The 3 AM Failure You Were Not Watching
The agent failed at 3:17 AM. The error is in the logs: ToolError: search returned 0 results. But that is not the real question. The real question is: what was the conversation state when it made that tool call? What did the model receive? What prompt was active? What did the previous tool return?
Standard Python logging does not capture any of that. You might have the error line. You do not have the context.

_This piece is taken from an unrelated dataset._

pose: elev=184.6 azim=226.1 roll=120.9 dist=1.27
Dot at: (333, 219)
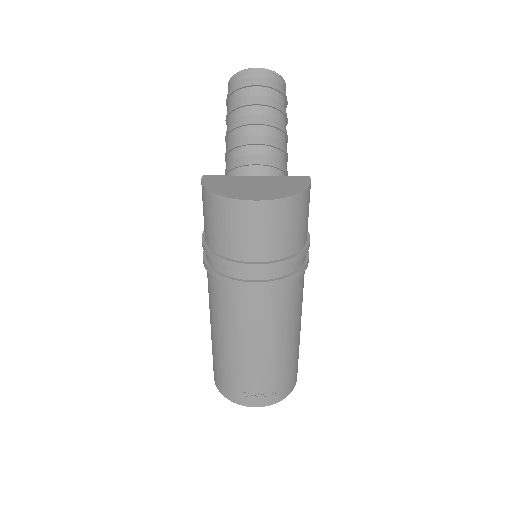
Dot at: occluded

agenttap is a wire-level capture library. It captures the full request and response JSON for every LLM call and every tool call, writing each to a JSONL file in real time. If it was running before the failure, you have everything.
agent-replay-trace reads that JSONL file and lets you step through the run: view each event in order, filter by type, inspect state at any point, and jump to the failure.
Together they are a post-mortem debugger for agent runs.
Main Code Example
Step 1: Wire up agenttap before your run
Install both:
pip install agenttap agent-replay-trace
Wrap your Anthropic client:
from agenttap import Tap
import anthropic
client = anthropic.Anthropic()
tap = Tap(output_path="runs/run-20260524.jsonl")
# Wrap the client: all calls go through the tap
tapped_client = tap.wrap(client)
# Use tapped_client exactly like the original
response = tapped_client.messages.create(
model="claude-sonnet-4-6",
max_tokens=1024,
messages=[{"role": "user", "content": "Summarize the Q1 revenue report."}],
)
For tool calls, report them explicitly:
def run_tool_with_tap(tap, tool_name, args):
tap.record_tool_call(tool_name=tool_name, args=args)
try:
result = tool_registry[tool_name](**args)
tap.record_tool_result(tool_name=tool_name, result=result, error=None)
return result
except Exception as exc:
tap.record_tool_result(tool_name=tool_name, result=None, error=str(exc))
raise
The JSONL file grows one entry per event. Each entry has a timestamp, event type, and the full payload. File rotation and async writes are handled internally so the tap does not slow down the main path.
Step 2: Load and step through the trace after the failure
from agent_replay_trace import Debugger
dbg = Debugger.load("runs/run-20260524.jsonl")
# How many events in the run?
print(f"Total events: {dbg.count()}")
# What types of events are present?
for event_type, count in dbg.event_counts().items():
print(f" {event_type}: {count}")
Output:
Total events: 34
model.request: 5
model.response: 5
tool.called: 12
tool.result: 12
Jump to a specific step:
# Step through all tool calls
for event in dbg.where(event_type="tool.called"):
print(f"[{event.timestamp}] {event.tool_name}({event.args})")
Find the failure:
failure = dbg.first(event_type="tool.result", where=lambda e: e.error is not None)
if failure:
print(f"First failure: {failure.tool_name} at {failure.timestamp}")
print(f"Error: {failure.error}")
# What was the model's last message before this failure?
context = dbg.before(failure, event_type="model.response", n=1)
print(f"Last model response: {context[0].content[:200]}")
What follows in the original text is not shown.